Ce porte-document permet alors au formé de « conserver les traces de ses actions successives

» (Jonnaert, 2014, p.55). Cette démarche lui permettra de stimuler sa réflexivité et d’ajuster ses compétences.

Le portfolio de développement demande aux apprenants « une analyse réflexive sur les diverses expériences vécues ainsi que l’articulation entre théorie et pratique » (Bélair & Van Nieuwenhoven, 2010, p.171). Ce dossier leur permet de contrôler leurs apprentissages et développer une réflexivité sur leur propre pratique et compétences développées. Pour Scallon (2004), cette démarche va « au-delà du simple constat de ce que l’étudiant a pu réaliser dans le cadre des séminaires théoriques, durant la période de stage ou durant n’importe quel autre type d’expériences personnelles vécues » (Scallon, 2004, p. 287).

Le portfolio prend alors la forme d’un bilan de compétences permettant, entre autres, à l’apprenant de lister les compétences acquises et compétences à développer. Utilisé généralement par les évaluateurs, le bilan de compétence permet d’évaluer la progression et « de vérifier dans quelle mesure tel ou tel sujet est en mesure de démontrer sa maîtrise des compétences visées par le programme auquel il est inscrit » (Boutin, 2004, p. 32).

Que retenir ?

➢ Un nouveau paradigme surgit dans le monde de la formation : on passe d’une ingénierie de la formation à l’ingénierie des compétences :

- L’ingénierie de la formation s’intéresse aux dispositifs de formation, en développant une approche par objectifs (APO)

- L’ingénierie des compétences s’intéresse aux compétences des individus, en développant une approche par compétences (APC)

➢ L’APO vise à transmettre des connaissances aux apprenants et s’intéresse à la réalisation d’une action. Elle se caractérise par :

- Une parcellisation des contenus scolaires qui va du plus simple au plus complexe

- Une explicitation quant aux apprentissages attendus - Une reproduction d’acquis dans des situations similaires - Des apprentissages donnés par les enseignants

➢ L’APC a pour objectif d’aider les apprenants à construire eux-mêmes leurs connaissances. Les caractéristiques sont alors :

- De place l’individu au cœur de l’apprentissage

- De réaliser des tâches allant du plus complexe au plus simple - De mettre l’accent mis sur les situations inattendues

- De bénéficier de l’aide d’un enseignant-facilitateur

➢ L’approche par compétence fait en sorte que les individus tâchent d’exploiter leurs compétences en situation.

L’évaluation permet de contrôler et réguler les apprentissages des apprenants.

➢ Deux méthodes d’évaluations : l’évaluation formative et l’évaluation sommative - L’évaluation formative intervient à différents temps de l’apprentissage.

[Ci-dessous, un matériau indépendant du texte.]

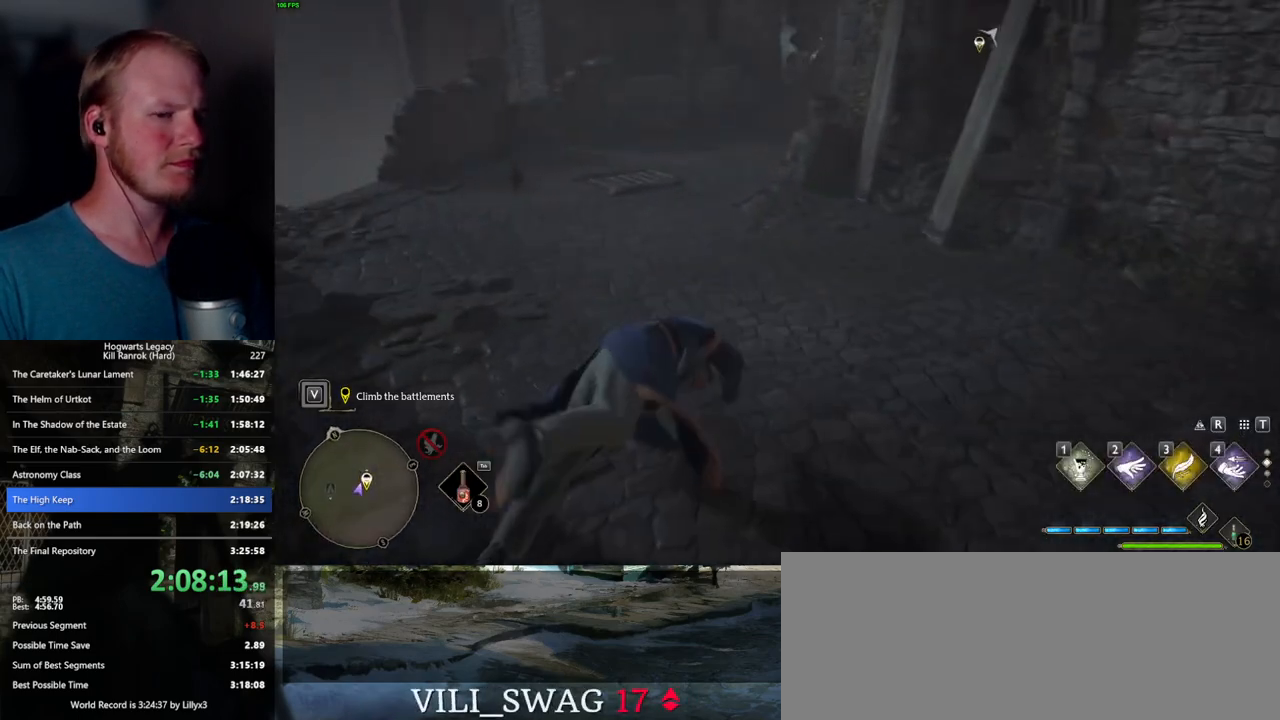
{"keys": ["d", "w"], "mouse": [], "events": [[50, "a", "down"], [83, "space", "up"], [300, "a", "up"], [450, "d", "down"]]}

Elle

permet de cibler les progrès et lacunes de l’apprenant

- L’évaluation sommative permet d’évaluer, à la fin d’un processus d’apprentissage, les niveaux de performance atteints par l’apprenant

➢ L’évaluation par compétences a pour objectif de repérer les compétences de l’apprenant et sa maîtrise des ressources, dans les situations complexes.

➢ La notion de situation est importante en APC car c’est par ce biais que l’examinateur peut inférer les compétences des individus.

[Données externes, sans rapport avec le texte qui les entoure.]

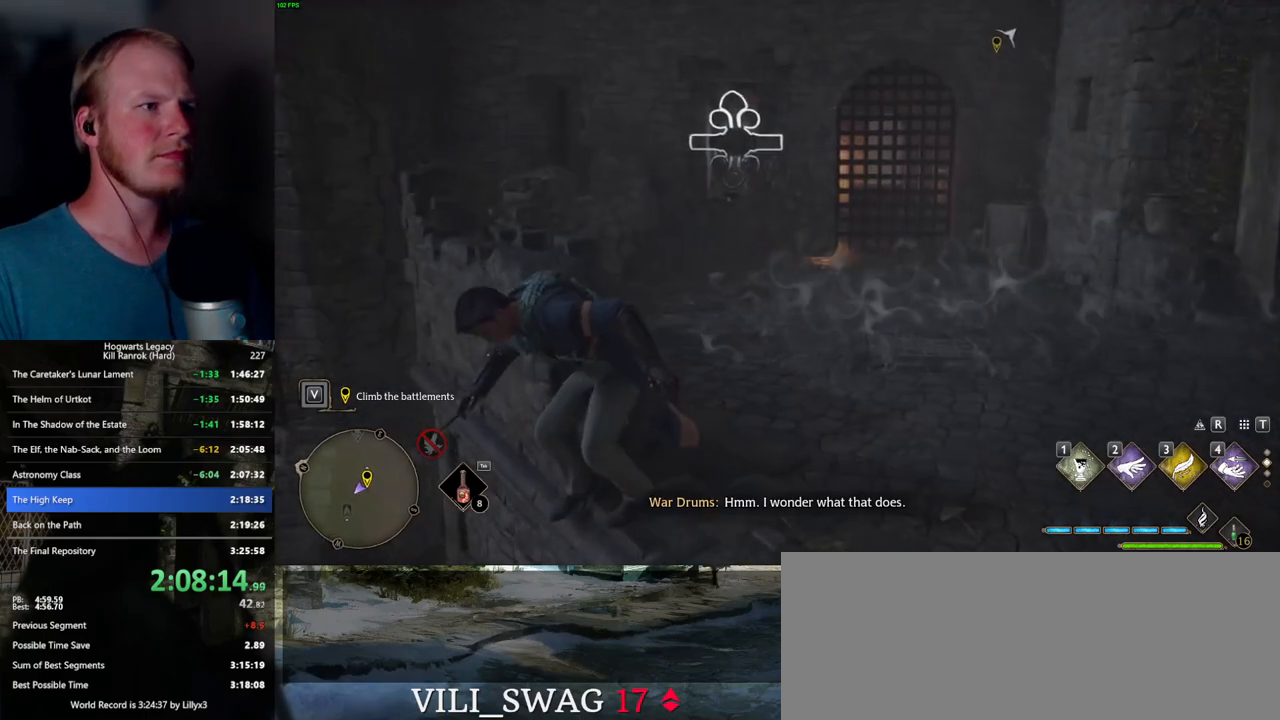
{"keys": ["d"], "mouse": [], "events": [[67, "2", "up"]]}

➢ Pour évaluer la compétence, l’examinateur doit :

- Créer des critères et indicateurs adéquats permettant de décrire les compétences attendues

- Concevoir des situations-problèmes - Privilégier une évaluation formative - Développer la réflexivité de l’apprenant

➢ Le portfolio est un outil efficace car il permet à l’apprenant de réfléchir sur ses actions et de contrôler ainsi son apprentissage pour s’évaluer.